*Exercise aim:* What is needed is the exact text of each line in the listing below from the one with "ring dip: (178, 161)" up to and including the one with "wrist: (112, 63)", and no pictures.

--- START ---

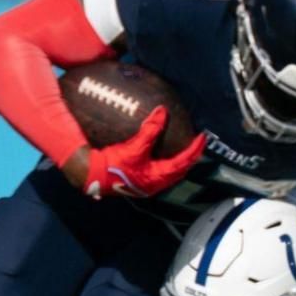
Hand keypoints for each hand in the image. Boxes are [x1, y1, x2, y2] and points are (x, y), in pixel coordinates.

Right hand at [83, 107, 205, 198]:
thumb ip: (150, 129)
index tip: (202, 137)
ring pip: (170, 172)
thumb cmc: (114, 165)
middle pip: (180, 170)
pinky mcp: (138, 180)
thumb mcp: (134, 147)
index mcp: (158, 177)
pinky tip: (162, 153)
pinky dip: (166, 161)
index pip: (183, 162)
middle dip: (189, 157)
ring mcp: (147, 184)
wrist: (93, 175)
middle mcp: (155, 184)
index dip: (195, 149)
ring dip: (178, 161)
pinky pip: (159, 171)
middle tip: (196, 143)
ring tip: (183, 148)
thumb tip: (162, 111)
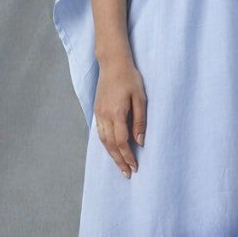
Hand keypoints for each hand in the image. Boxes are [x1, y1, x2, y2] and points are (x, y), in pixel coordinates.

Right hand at [94, 56, 146, 176]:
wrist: (112, 63)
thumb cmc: (129, 78)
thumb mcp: (140, 98)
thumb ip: (139, 121)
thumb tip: (140, 141)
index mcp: (116, 113)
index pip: (121, 142)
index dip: (128, 156)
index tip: (134, 167)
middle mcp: (104, 116)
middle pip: (110, 145)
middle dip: (119, 161)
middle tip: (127, 174)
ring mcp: (99, 114)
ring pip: (103, 141)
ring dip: (111, 155)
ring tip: (120, 166)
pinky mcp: (97, 111)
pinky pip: (100, 133)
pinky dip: (105, 145)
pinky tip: (111, 150)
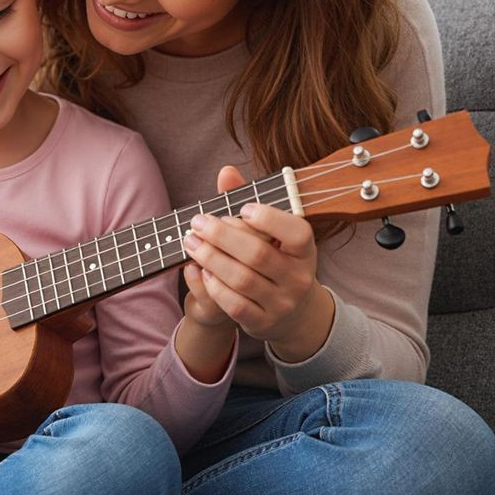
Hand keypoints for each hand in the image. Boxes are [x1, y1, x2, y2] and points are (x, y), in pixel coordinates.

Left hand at [182, 165, 332, 357]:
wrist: (293, 314)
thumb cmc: (276, 261)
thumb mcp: (270, 235)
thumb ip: (246, 201)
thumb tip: (226, 171)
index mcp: (304, 251)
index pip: (297, 233)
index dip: (271, 219)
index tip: (244, 208)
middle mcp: (298, 278)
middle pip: (258, 254)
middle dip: (223, 236)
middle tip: (197, 222)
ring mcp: (282, 303)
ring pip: (242, 280)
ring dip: (211, 258)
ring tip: (191, 242)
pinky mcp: (262, 323)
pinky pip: (234, 304)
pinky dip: (214, 286)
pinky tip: (201, 270)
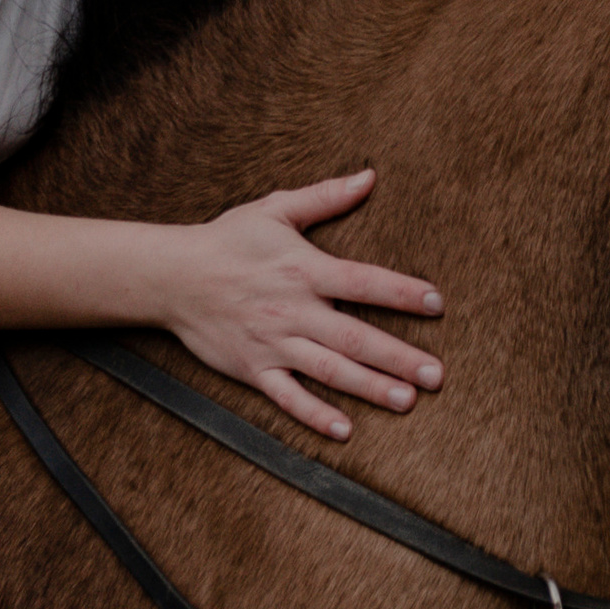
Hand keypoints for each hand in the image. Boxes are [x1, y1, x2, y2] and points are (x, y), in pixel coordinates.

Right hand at [157, 169, 444, 438]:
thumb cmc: (227, 240)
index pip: (363, 282)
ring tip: (407, 400)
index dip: (401, 292)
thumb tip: (369, 177)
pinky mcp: (254, 368)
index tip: (436, 303)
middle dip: (398, 357)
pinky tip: (345, 430)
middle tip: (437, 374)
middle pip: (355, 337)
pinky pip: (288, 397)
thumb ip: (326, 197)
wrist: (173, 276)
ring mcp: (274, 343)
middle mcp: (294, 310)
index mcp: (304, 269)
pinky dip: (315, 415)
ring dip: (370, 387)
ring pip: (329, 370)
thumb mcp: (275, 209)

--- END ---

*Solution:*
ring dip: (178, 161)
pinky pip: (159, 171)
middle tip: (196, 143)
ring tip: (183, 148)
thumb tip: (162, 111)
Hand keypoints for each hand in the image. Boxes are [x1, y1, x2, y2] and points are (x, y), in pixel coordinates.

Right hand at [94, 56, 146, 176]:
wrist: (112, 63)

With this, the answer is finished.